Сегодня я не очень хорошо себя чувствую. Неловкое движение? Оно не проходит без последствий, это неловкое движение. Мало приятного: покалывание в руках, в спине, тяжесть в ногах (сейчас буду разуваться, по-смотрю, не опухли ли ноги), клонит в сон, хотя всего девять часов вечера; я сел писать, чтобы не уснуть, после довольно долгой прогулки в прекрасном парке вдоль берега Луаре. Во время прогулки старался не пользоваться тростью. И эти покалывания: плохое кровообращение? Думаю, так.

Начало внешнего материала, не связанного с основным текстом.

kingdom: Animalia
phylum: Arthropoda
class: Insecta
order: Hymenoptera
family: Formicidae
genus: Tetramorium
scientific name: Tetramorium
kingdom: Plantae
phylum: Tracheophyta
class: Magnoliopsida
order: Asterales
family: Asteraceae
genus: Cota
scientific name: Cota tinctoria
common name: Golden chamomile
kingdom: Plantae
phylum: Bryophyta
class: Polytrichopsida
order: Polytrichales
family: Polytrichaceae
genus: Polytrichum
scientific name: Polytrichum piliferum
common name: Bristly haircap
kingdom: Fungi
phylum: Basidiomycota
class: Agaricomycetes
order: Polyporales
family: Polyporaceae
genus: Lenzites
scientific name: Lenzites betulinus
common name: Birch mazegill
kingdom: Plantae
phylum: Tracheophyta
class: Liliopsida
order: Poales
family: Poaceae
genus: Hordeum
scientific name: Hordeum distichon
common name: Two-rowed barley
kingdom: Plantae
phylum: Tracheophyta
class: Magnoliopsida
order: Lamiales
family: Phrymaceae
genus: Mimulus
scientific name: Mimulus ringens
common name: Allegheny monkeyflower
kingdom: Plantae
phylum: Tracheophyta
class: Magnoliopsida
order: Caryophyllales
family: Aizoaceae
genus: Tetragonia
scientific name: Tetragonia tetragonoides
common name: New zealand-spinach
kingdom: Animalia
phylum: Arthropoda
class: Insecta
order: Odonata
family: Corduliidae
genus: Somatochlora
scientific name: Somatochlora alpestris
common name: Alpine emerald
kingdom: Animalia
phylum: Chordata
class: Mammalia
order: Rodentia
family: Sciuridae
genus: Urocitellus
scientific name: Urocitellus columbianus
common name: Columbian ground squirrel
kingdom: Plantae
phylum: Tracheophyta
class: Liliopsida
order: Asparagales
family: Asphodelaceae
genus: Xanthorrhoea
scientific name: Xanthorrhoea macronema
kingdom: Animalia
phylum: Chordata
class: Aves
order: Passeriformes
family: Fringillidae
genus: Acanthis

Но желание спать прошло. И вот я за столом (красивый письменный стол в стиле не знаю какой эпохи). Я бодр. Я пишу, пишу, ведь я писатель? А что еще делать писателю? Он пишет, писатель пишет. Он родился, чтобы писать. В этом его предназначение. Писателю приятно писать, отчего бы писателю не писать? Никто не мешает писателю писать. В свободной стране писатель пишет, что хочет! Писатель пишет, как может. Писатель, писатель, писатель. Одна девушка написала мне недавно патетическое и страстное письмо, считая меня великим писателем. Что я мог ответить? Она хотела встретиться со мной. Видите ли, в свободной стране писатель не всегда свободен, я не осмелился написать этой «обожательнице». Не осмелился ни пригласить ее, ни написать, ни ответить. В свободной стране писатель не очень-то свободен. Впрочем, что я мог ей сказать, какого ответа, спасительного послания ждала она от меня? Быть полезным. На протяжении десятков лет, на протяжении многих веков я задаю себе вопрос, что я могу сказать полезного тому, кто нуждается в ободрении, если не в состоянии ободрить самого себя.

* * *

Существует Протокол. Нельзя ждать, сидя в кресле или даже на стуле. Существуют неотложные дела, ритуалы. Есть молитвы, Церковь, причастие, исповедь. Столько всяких дел. Помимо духовной потребности, это полезно с моральной, медицинской, гигиенической точки зрения, это занимает ваш ум. Надо немало сделать. И жить с религией. Это хороший, здоровый образ жизни. Духовное здоровье, не предвестие ли оно святости? Все не могут претендовать на святость, я не мученик, я даже не соблюдаю пост, мне скучно много молиться, я не умею молиться. Литература—не средство приближения к Богу, с Ним надо говорить соответствующими, выстраданными словами. Однако путь вам указан. Слова могут быть безмолвными. Говорит сама тишина созерцания. Узкая дорога Благодати размечена. Но я не следую этой дорогой, дорогой, на которой видны следы шагов других людей. Всюду следы. Я не умею, или не хочу, или не могу идти проторенной дорогой. Любые дороги, и проторенные и непроторенные, могут в конце концов привести к Нему. Но я иду без дорог. Я еще на старте. Ну идите же, Месье, идите же наконец, мой друг. Но я спрашиваю себя, люблю ли я Его по-настоящему? Не знаю. Знаю лишь одно: Он необходим мне. Любовь ли это?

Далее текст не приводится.